**WHAT NEEDS TO BE DONE:**
Repeat all the lines of the records, switching every "pose line" to "extrinsics line" and leaving everything else unchanged. Omit the pictures from your answer.

##### GIVEN INFORMATION

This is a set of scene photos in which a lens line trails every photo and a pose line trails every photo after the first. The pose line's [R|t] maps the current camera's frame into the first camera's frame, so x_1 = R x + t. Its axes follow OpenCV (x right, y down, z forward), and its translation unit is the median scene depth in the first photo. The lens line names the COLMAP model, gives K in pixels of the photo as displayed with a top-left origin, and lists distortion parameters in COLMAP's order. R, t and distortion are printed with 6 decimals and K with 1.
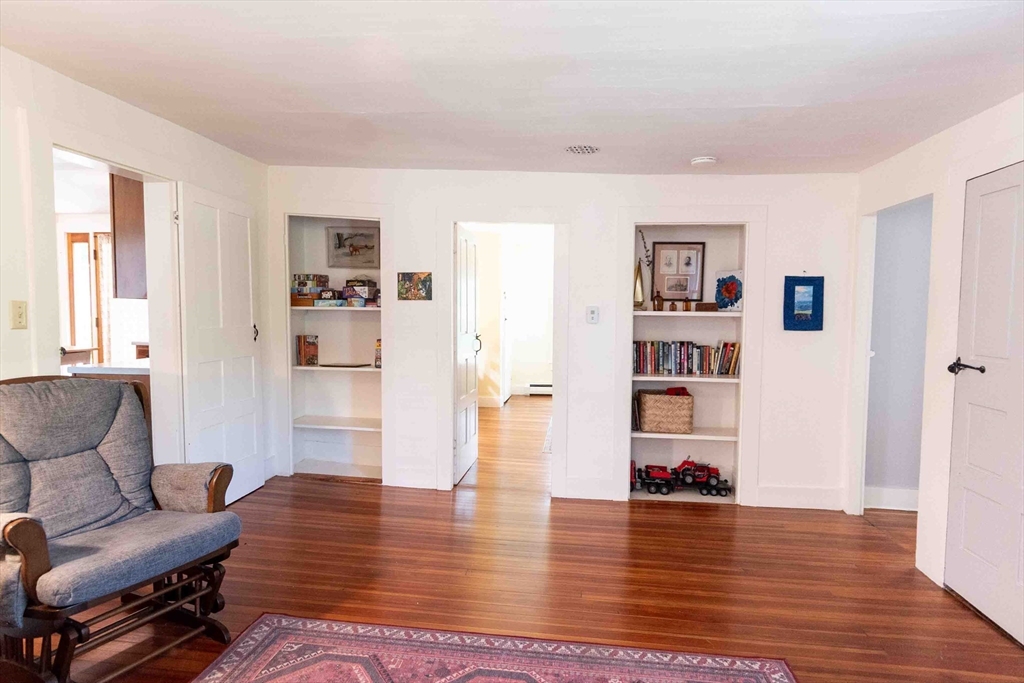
lens RADIAL K [[559.9, 0, 507.5], [0, 559.9, 338.4], [0, 0, 1]] dist [0.014444, -0.000212]
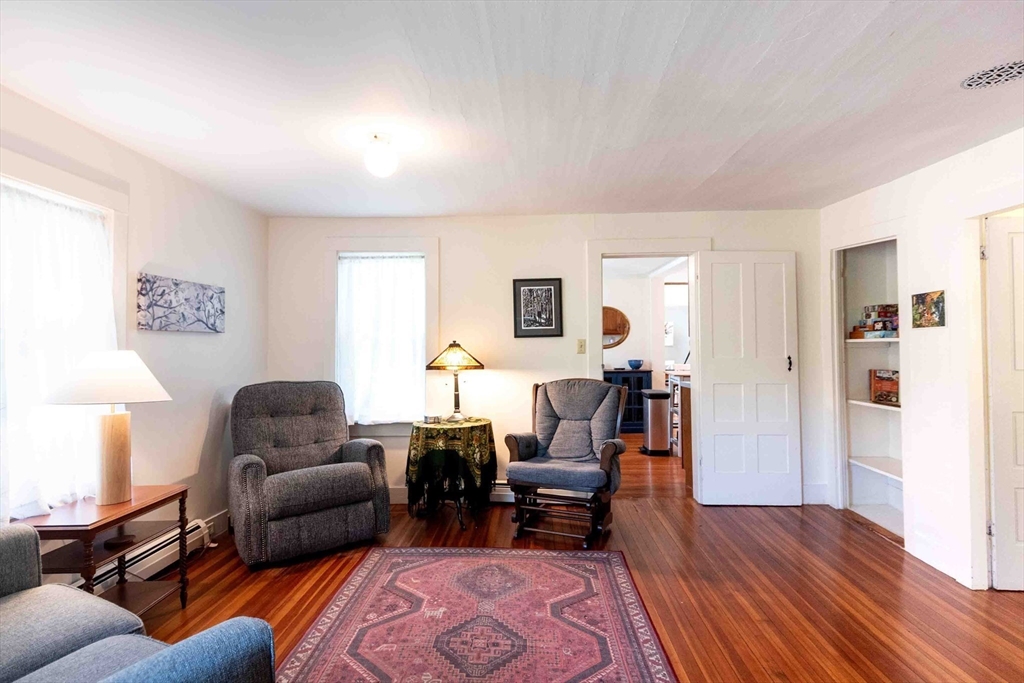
lens RADIAL K [[531.3, 0, 512.0], [0, 531.3, 341.5], [0, 0, 1]] dist [0.001968, 0.000020]
pose [[0.096940, -0.023402, -0.995015, 0.534389], [-0.049638, 0.998366, -0.028317, 0.003488], [0.994052, 0.052136, 0.095619, 0.336429]]
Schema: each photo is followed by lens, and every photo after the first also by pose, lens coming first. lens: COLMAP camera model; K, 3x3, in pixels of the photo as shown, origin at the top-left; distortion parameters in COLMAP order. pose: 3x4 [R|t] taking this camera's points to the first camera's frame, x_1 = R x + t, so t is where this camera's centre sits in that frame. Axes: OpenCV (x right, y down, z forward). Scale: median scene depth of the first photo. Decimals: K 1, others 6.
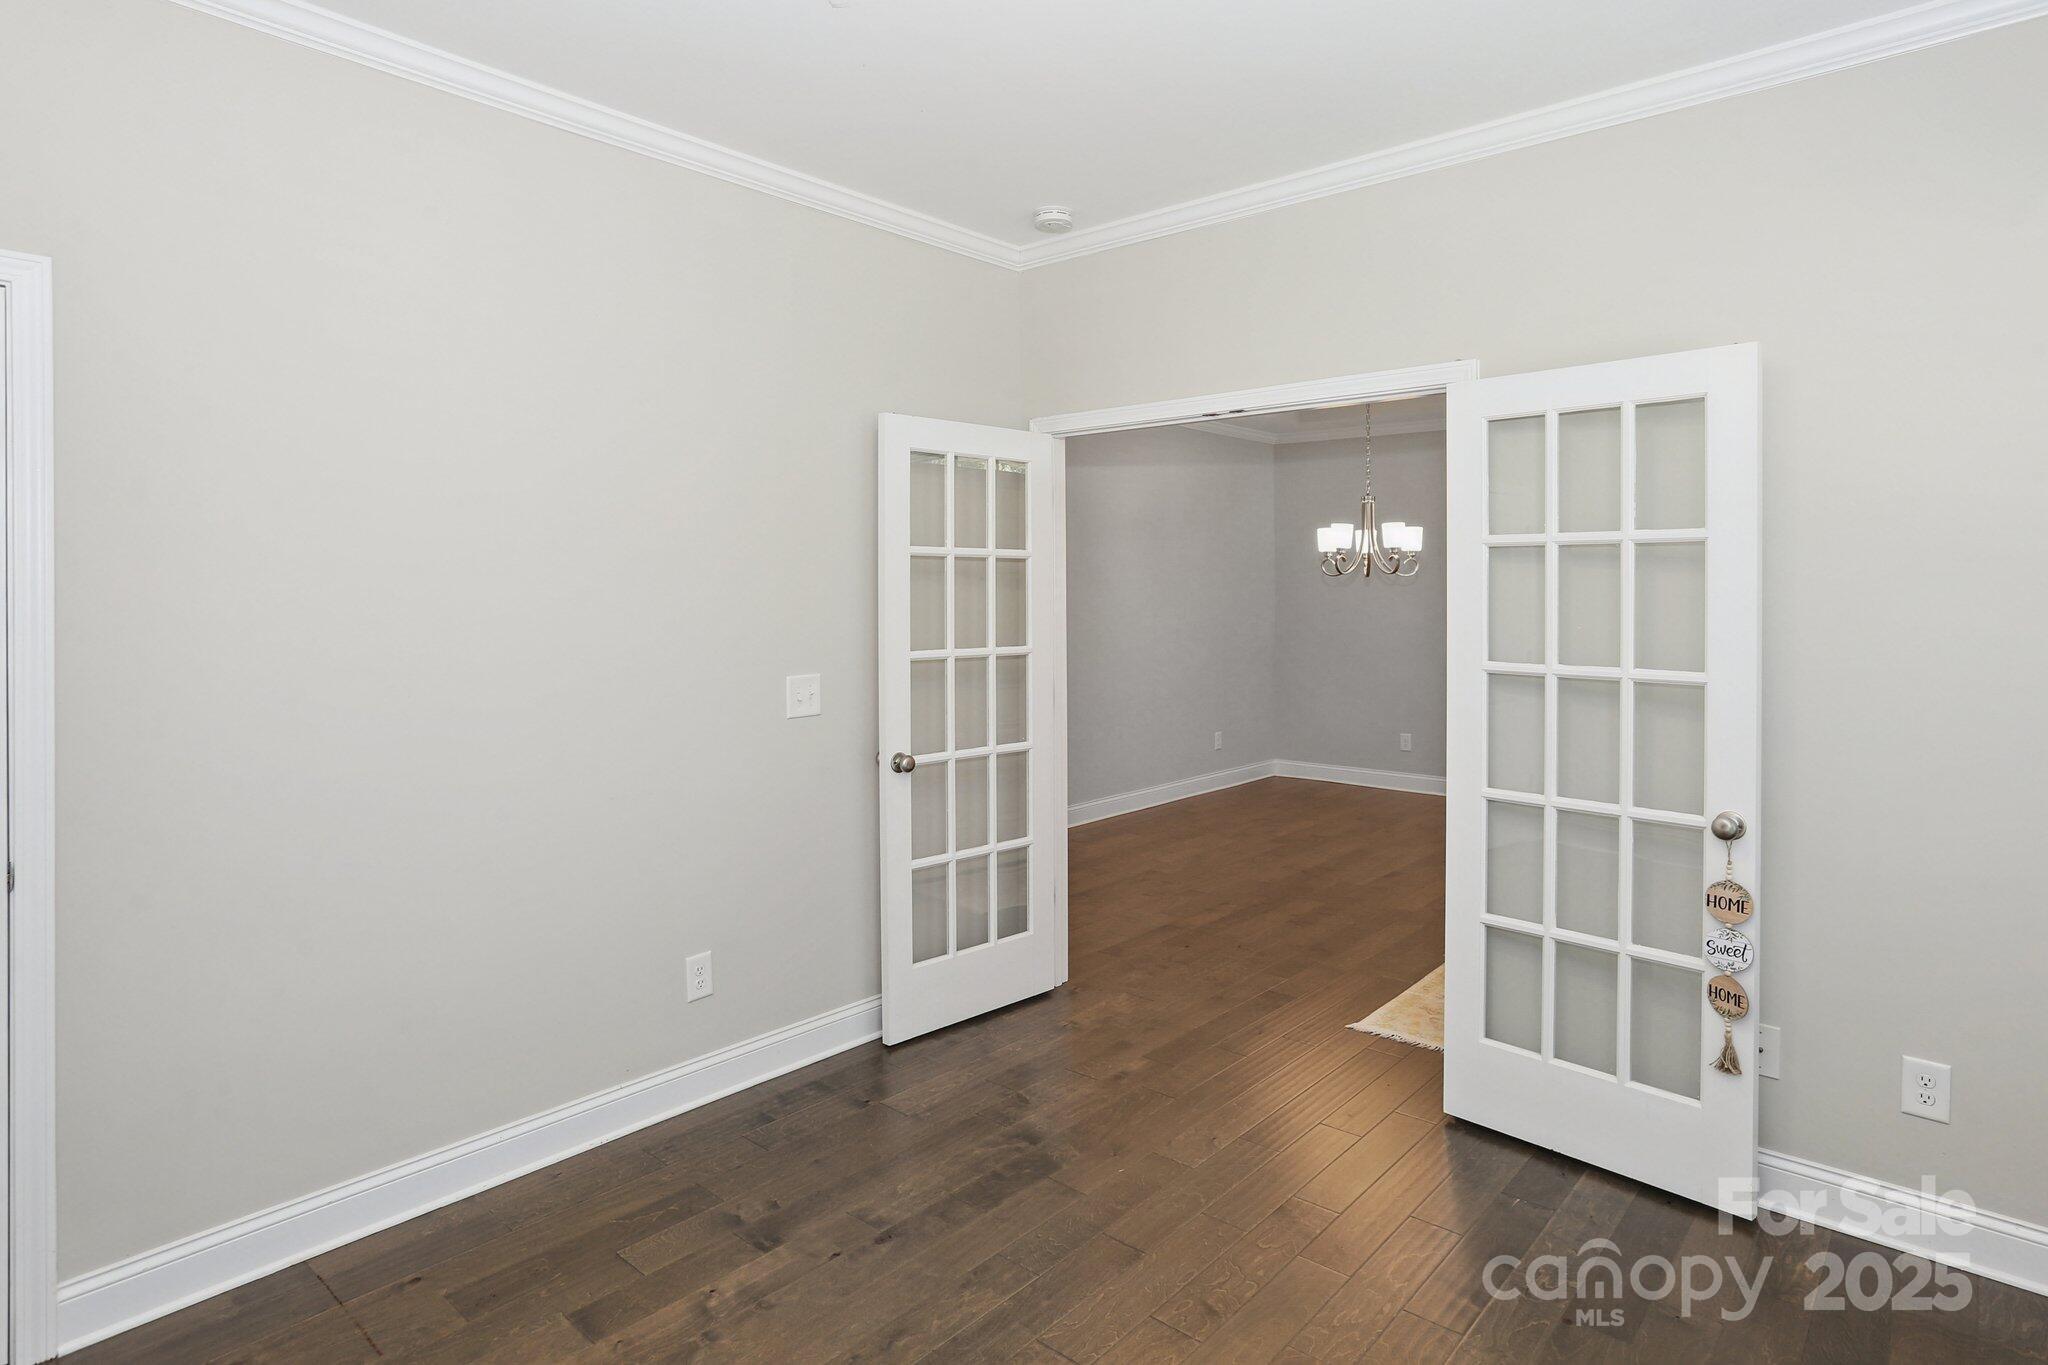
lens RADIAL K [[1136.2, 0, 1024.0], [0, 1136.2, 682.5], [0, 0, 1]] dist [-0.001721, 0.000027]
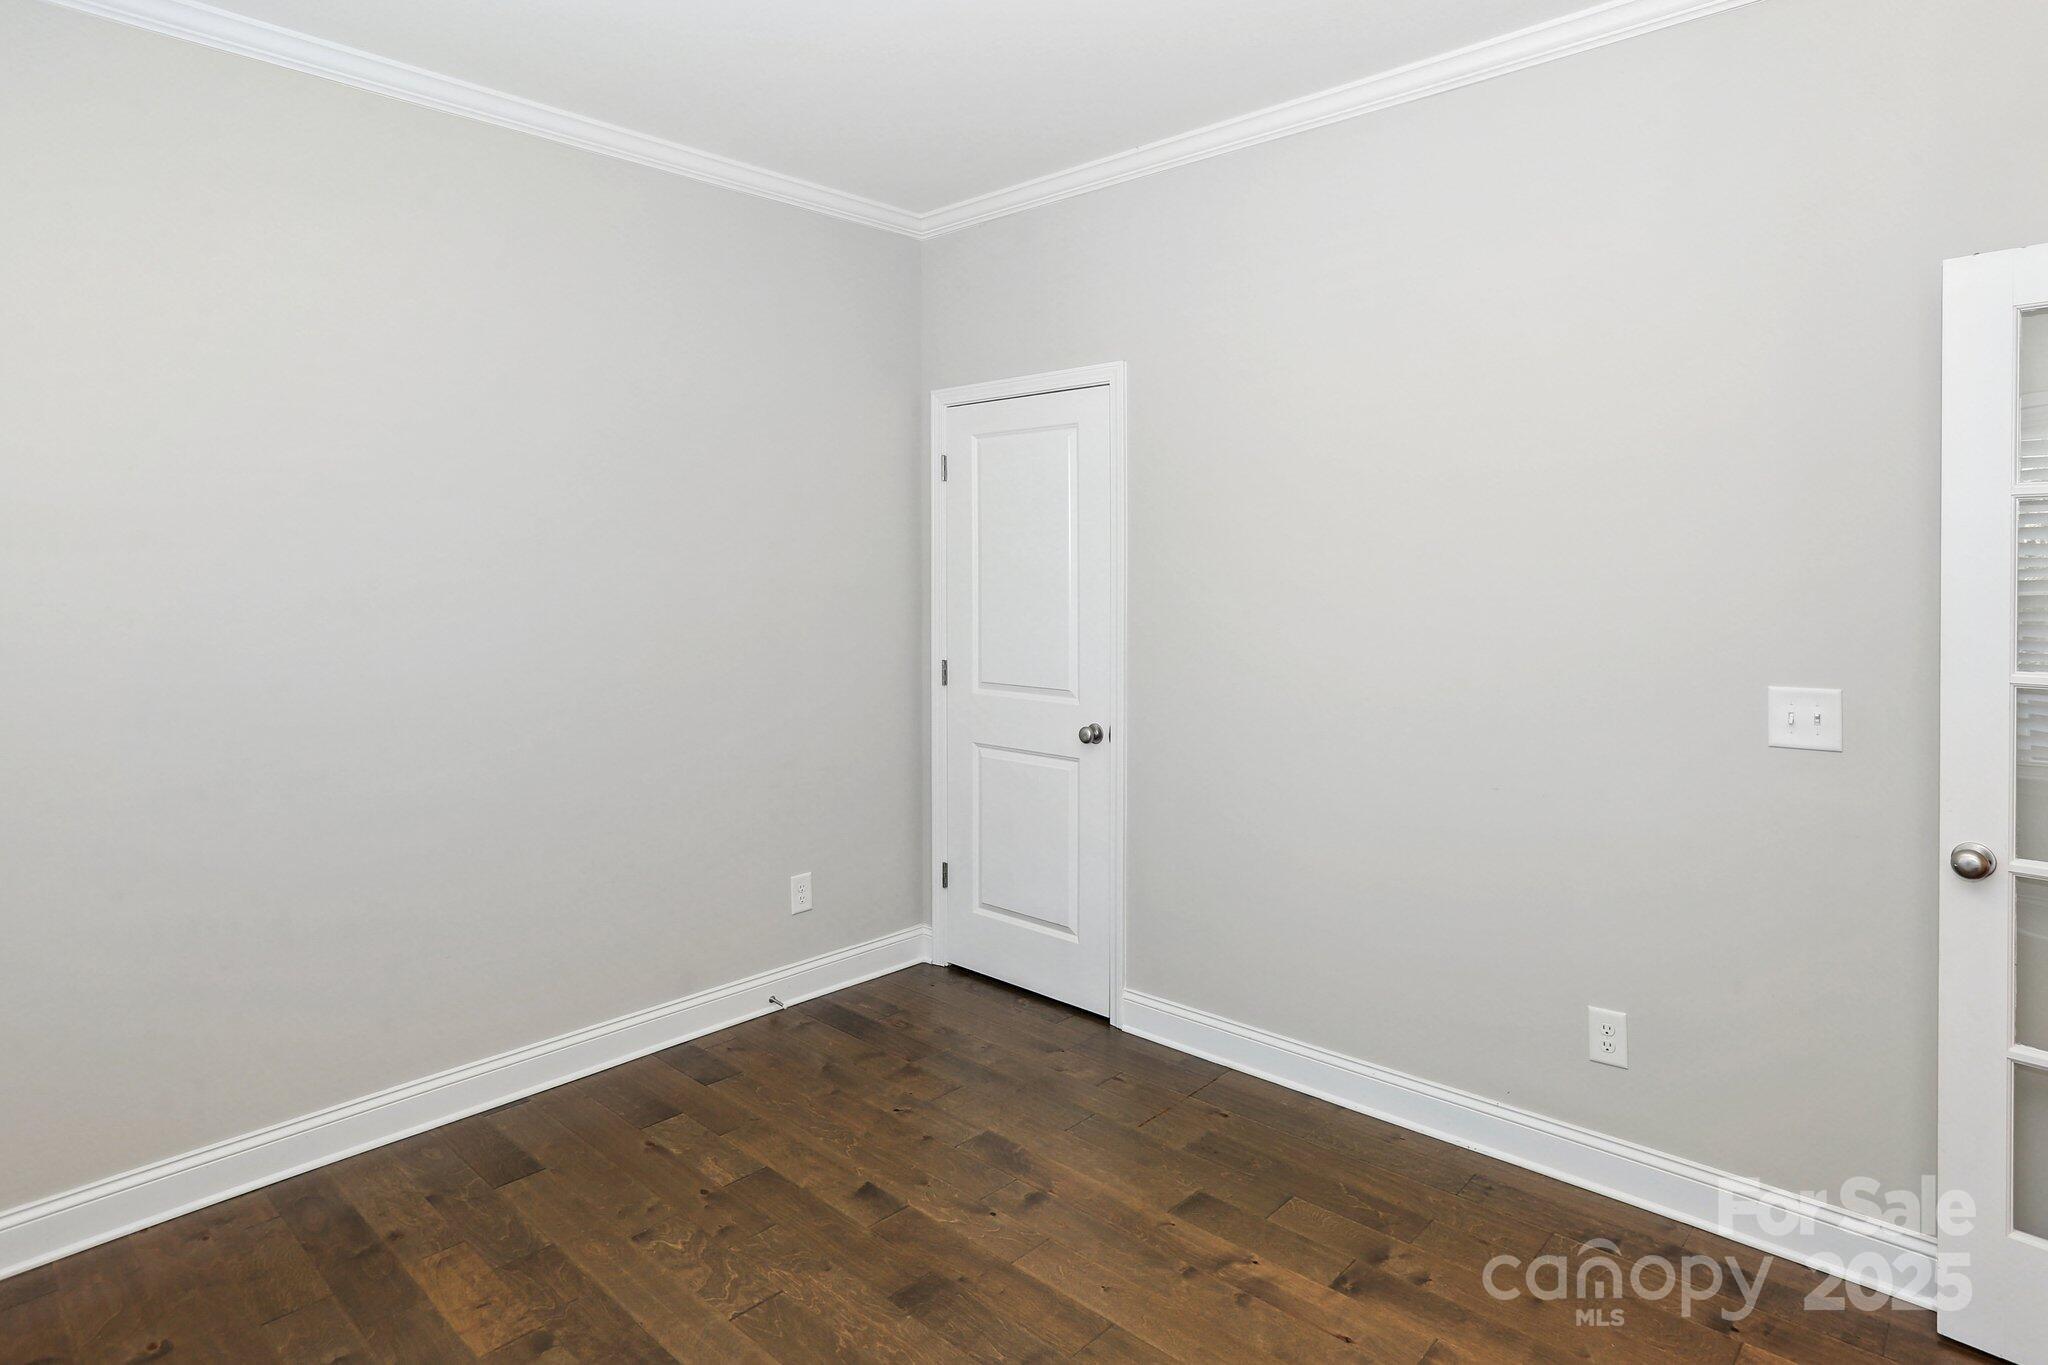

##########

**TASK ANSWER:**
This is a set of scene photos in which a lens line trails every photo and a extrinsics line trails every photo after the first. The extrinsics line's [R|t] maps the current camera's frame into the first camera's frame, so x_1 = R x + t. Its axes follow OpenCV (x right, y down, z forward), and its translation unit is the median scene depth in the first photo. The lens line names the COLMAP model, gives K in pixels of the photo as displayed with a top-left origin, and lists distortion parameters in COLMAP's order. R, t and distortion are printed with 6 decimals and K with 1.
lens RADIAL K [[559.9, 0, 507.5], [0, 559.9, 338.4], [0, 0, 1]] dist [0.014444, -0.000212]
lens RADIAL K [[531.3, 0, 512.0], [0, 531.3, 341.5], [0, 0, 1]] dist [0.001968, 0.000020]
pose [[0.096940, -0.023402, -0.995015, 0.534389], [-0.049638, 0.998366, -0.028317, 0.003488], [0.994052, 0.052136, 0.095619, 0.336429]]
Schema: each photo is followed by lens, and every photo after the first also by pose, lens coming first. lens: COLMAP camera model; K, 3x3, in pixels of the photo as shown, origin at the top-left; distortion parameters in COLMAP order. pose: 3x4 [R|t] taking this camera's points to the first camera's frame, x_1 = R x + t, so t is where this camera's centre sits in that frame. Axes: OpenCV (x right, y down, z forward). Scale: median scene depth of the first photo. Decimals: K 1, others 6.
lens RADIAL K [[1136.2, 0, 1024.0], [0, 1136.2, 682.5], [0, 0, 1]] dist [-0.001721, 0.000027]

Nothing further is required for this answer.